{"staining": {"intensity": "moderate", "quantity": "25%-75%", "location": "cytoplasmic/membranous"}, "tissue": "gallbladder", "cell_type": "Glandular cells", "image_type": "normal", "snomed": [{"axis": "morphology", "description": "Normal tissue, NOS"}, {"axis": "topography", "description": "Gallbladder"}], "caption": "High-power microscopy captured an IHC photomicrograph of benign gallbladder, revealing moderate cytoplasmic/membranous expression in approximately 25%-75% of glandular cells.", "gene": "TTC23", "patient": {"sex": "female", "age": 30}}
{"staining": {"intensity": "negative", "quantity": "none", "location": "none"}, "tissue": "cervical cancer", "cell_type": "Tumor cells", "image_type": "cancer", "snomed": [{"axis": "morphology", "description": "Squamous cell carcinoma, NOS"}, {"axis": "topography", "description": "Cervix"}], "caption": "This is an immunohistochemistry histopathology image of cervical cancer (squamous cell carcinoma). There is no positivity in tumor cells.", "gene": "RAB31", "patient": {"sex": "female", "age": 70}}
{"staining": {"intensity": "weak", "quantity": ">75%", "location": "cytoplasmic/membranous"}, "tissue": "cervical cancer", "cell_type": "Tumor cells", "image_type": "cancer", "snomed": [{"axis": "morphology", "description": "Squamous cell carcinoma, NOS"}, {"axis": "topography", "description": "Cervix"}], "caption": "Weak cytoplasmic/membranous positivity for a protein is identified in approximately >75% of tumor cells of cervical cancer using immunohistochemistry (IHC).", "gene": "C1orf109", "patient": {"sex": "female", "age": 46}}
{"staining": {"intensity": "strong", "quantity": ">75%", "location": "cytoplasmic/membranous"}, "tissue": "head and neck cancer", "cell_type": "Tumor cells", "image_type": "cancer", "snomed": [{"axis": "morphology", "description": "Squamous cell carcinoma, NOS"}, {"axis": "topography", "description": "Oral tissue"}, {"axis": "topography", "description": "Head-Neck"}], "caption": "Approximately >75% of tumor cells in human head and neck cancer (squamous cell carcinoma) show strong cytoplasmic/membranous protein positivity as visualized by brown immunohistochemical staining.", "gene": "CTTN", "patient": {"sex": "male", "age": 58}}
══════
= Problem to solve =
Word for word, give the whole listing again.

= Finished exercise =
{"staining": {"intensity": "moderate", "quantity": "25%-75%", "location": "cytoplasmic/membranous"}, "tissue": "gallbladder", "cell_type": "Glandular cells", "image_type": "normal", "snomed": [{"axis": "morphology", "description": "Normal tissue, NOS"}, {"axis": "topography", "description": "Gallbladder"}], "caption": "High-power microscopy captured an IHC photomicrograph of benign gallbladder, revealing moderate cytoplasmic/membranous expression in approximately 25%-75% of glandular cells.", "gene": "TTC23", "patient": {"sex": "female", "age": 30}}
{"staining": {"intensity": "negative", "quantity": "none", "location": "none"}, "tissue": "cervical cancer", "cell_type": "Tumor cells", "image_type": "cancer", "snomed": [{"axis": "morphology", "description": "Squamous cell carcinoma, NOS"}, {"axis": "topography", "description": "Cervix"}], "caption": "This is an immunohistochemistry histopathology image of cervical cancer (squamous cell carcinoma). There is no positivity in tumor cells.", "gene": "RAB31", "patient": {"sex": "female", "age": 70}}
{"staining": {"intensity": "weak", "quantity": ">75%", "location": "cytoplasmic/membranous"}, "tissue": "cervical cancer", "cell_type": "Tumor cells", "image_type": "cancer", "snomed": [{"axis": "morphology", "description": "Squamous cell carcinoma, NOS"}, {"axis": "topography", "description": "Cervix"}], "caption": "Weak cytoplasmic/membranous positivity for a protein is identified in approximately >75% of tumor cells of cervical cancer using immunohistochemistry (IHC).", "gene": "C1orf109", "patient": {"sex": "female", "age": 46}}
{"staining": {"intensity": "strong", "quantity": ">75%", "location": "cytoplasmic/membranous"}, "tissue": "head and neck cancer", "cell_type": "Tumor cells", "image_type": "cancer", "snomed": [{"axis": "morphology", "description": "Squamous cell carcinoma, NOS"}, {"axis": "topography", "description": "Oral tissue"}, {"axis": "topography", "description": "Head-Neck"}], "caption": "Approximately >75% of tumor cells in human head and neck cancer (squamous cell carcinoma) show strong cytoplasmic/membranous protein positivity as visualized by brown immunohistochemical staining.", "gene": "CTTN", "patient": {"sex": "male", "age": 58}}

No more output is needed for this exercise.